El jabalí cayó al suelo, las hojas secas volaron, su cuerpo completamente atravesado por Cortadragón.
“¿Dolor? ¡Esto es dolor! ¡Jajajaja! ¿Cuántos años han pasado? ¿Cuántos años sin sentir dolor?”
Aunque estaba atravesado, el jabalí reía a carcajadas.
Su Xiao sacó Cortadragón. En ese momento, el Hermano Sin Paraguas seguía agarrando firmemente la cabeza del jabalí.
Cortadragón giró en su mano, cambiando de agarre normal a inverso. Sosteniendo la espada con la mano derecha y apoyando la izquierda en el extremo del mango, Su Xiao apuñaló hacia la cabeza del jabalí.
¡Puaj!
La espada atravesó el cerebro del jabalí. El Hermano Sin Paraguas iba a soltar.
“No ha muerto.”
Su Xiao apretó el mango, mirando hacia abajo al jabalí.
“¿Cómo lo hiciste? Hacerme sentir dolor.”
El jabalí, con la cabeza atravesada, habló con una expresión tranquila, sin señales de muerte inminente.

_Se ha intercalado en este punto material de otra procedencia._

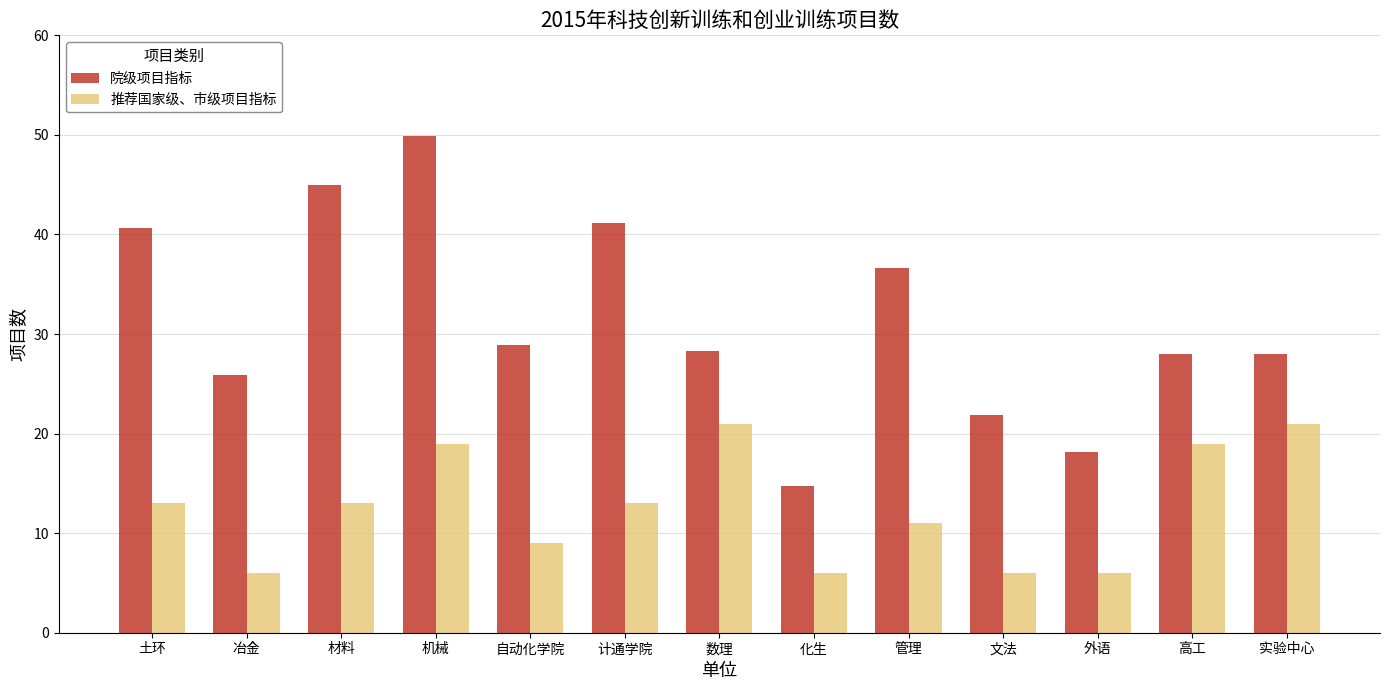

Which category has the highest value in the 院级项目指标 series?

机械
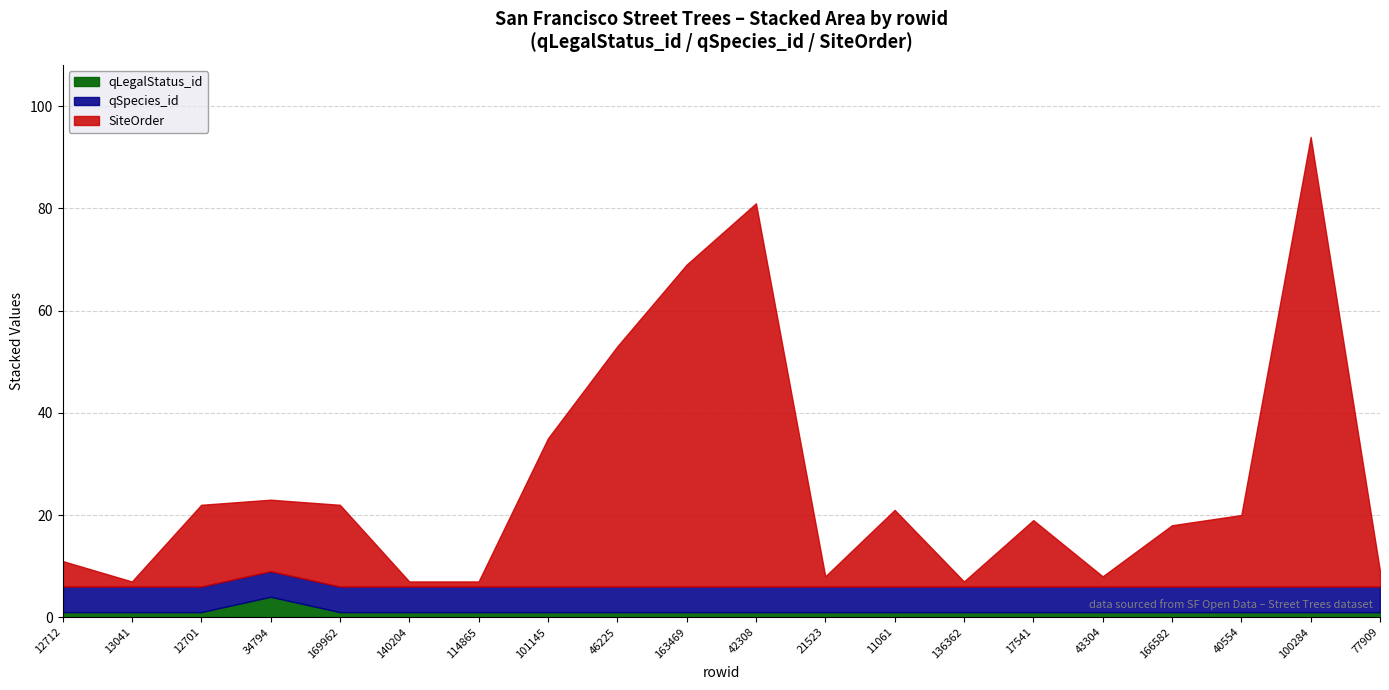

At how many categories does at least one series exceed 5?

20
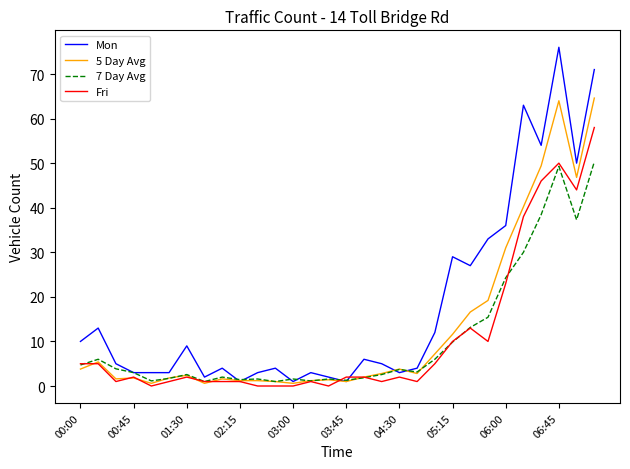

List the series in order of their peak value, lowest first.

7 Day Avg, Fri, 5 Day Avg, Mon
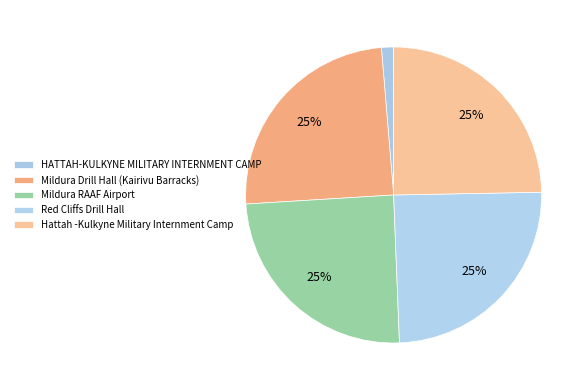

Rank the categories by value from lowest to highest.

HATTAH-KULKYNE MILITARY INTERNMENT CAMP, Mildura Drill Hall (Kairivu Barracks), Mildura RAAF Airport, Red Cliffs Drill Hall, Hattah -Kulkyne Military Internment Camp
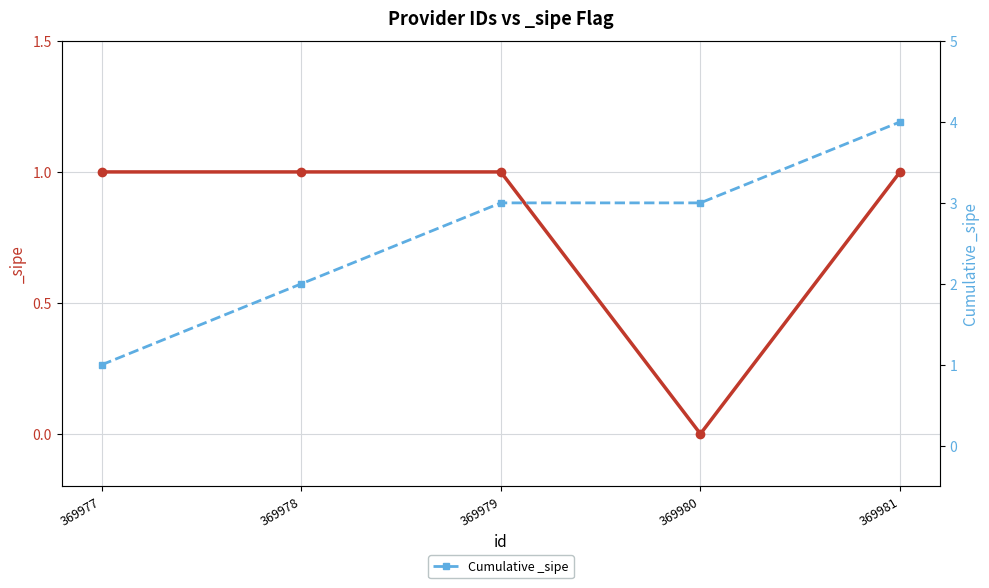

What is the difference between the maximum and minimum values?

3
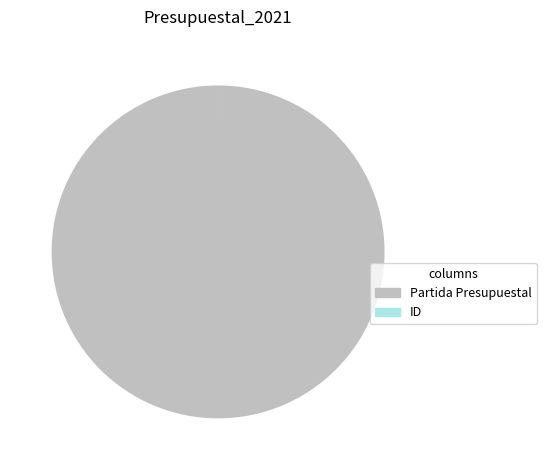

What is the largest slice in the pie chart?

Partida Presupuestal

Su Xiao sacó la espada, cambiando Cortadragón a un agarre normal. Se preparó para cortar la cabeza del jabalí.
“Espera, espera.”
Su Xiao no le hizo caso; la espada seguía cayendo.
“¿Quieres ver al Rey Oscuro? Ese era mi objetivo en vida. Ustedes vinieron a buscarlo, ¿verdad?”
La espada se detuvo a unos centímetros del cuello del jabalí. La ráfaga de filo cortó el pelaje del jabalí.
“¿Has visto al Rey Oscuro?”
“Claro. Convertirme en esto fue obra suya.”
El jabalí observó a Su Xiao de arriba abajo.
“Si el Rey Oscuro está medio despierto, podrías matarlo. Puedo guiarlos.”
Su Xiao negó con la cabeza.
“No confío en ti. Es más seguro cortarte en pedazos.”
Su Xiao hizo ademán de blandir la espada.
“Cortarme no servirá de nada. Incluso si me partes en una docena de trozos, no moriré. Tranquilo, en mi estado actual, no tengo nada que ganar engañándolos. Para ser exactos, ya estoy muerto.”
El jabalí suspiró con resignación. En sus ojos completamente negros no se veían deseos ni codicia, solo un anhelo de muerte.